The study population is young for a SCI sample. This might be due to the cross-sectional design of the study and the exclusion criteria (accompanying comorbidities excluded). The cross-sectional design of the study does not provide information about the course of the Type D persons over time. The low number of participants treated in the single-center might limit generalization of the results to overall SCI population. Collection of limited demographic variables is another limitation. A range of other demographic factors such as marital status, work status, religious attendance might influence the outcome measures under investigation. Thus, it is unclear that to what extent these unmeasured factors may have impacted the findings. Moreover, we did not investigate the individual impacts of anxiety, depression, coping strategies and the level of participation to rehabilitation.
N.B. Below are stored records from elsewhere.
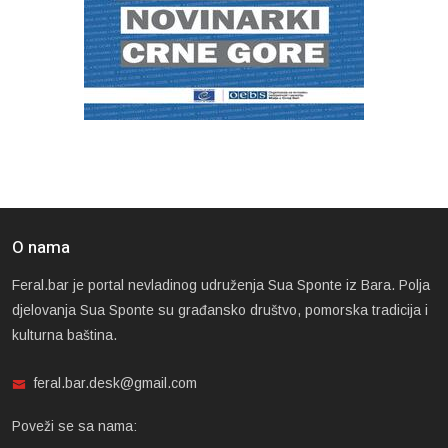
O nama
Feral.bar je portal nevladinog udruženja Sua Sponte iz Bara. Polja
djelovanja Sua Sponte su građansko društvo, pomorska tradicija i
kulturna baština.
feral.bar.desk@gmail.com
Poveži se sa nama:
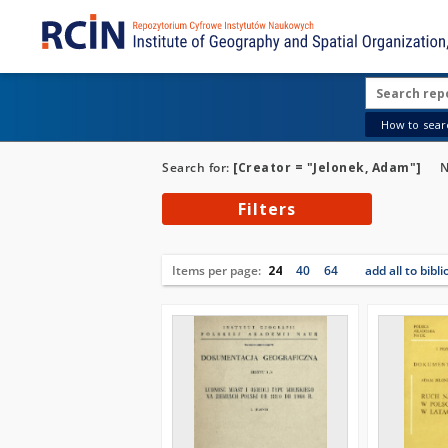
How to searc
Search for:
[Creator = "Jelonek, Adam"]
N
Filters
Items per page:
24
40
64
add all to bibl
Thus, future studies of longitudinal design are needed to investigate the associations of TDP more comprehensively in SCI population.

Conclusions

This is the first study to investigate the association between Type D and functional outcomes, neuropathic pain and HRQoL in SCI, using both the dichotomous and continuous methods of analyzing Type D. Functional independence and HRQoL (vitality, emotional role and mental health) were lower in Type D persons with SCI. Higher NA and total DS-14 scores were associated with lower vitality and mental health regarding overall persons with SCI. Using continuous interaction approach, TDP was mainly associated with mental health components of SF-36. We found that NA was the main driving factor in negative outcomes of Type D. The results of this study may emphasize the significance of assessment of TDP in individuals with SCI. The physicians taking part in SCI rehabilitation should consider potential differences regarding HRQoL of Type D persons. Further studies to develop and apply psychological interventions and follow person-specific goals may be of benefit.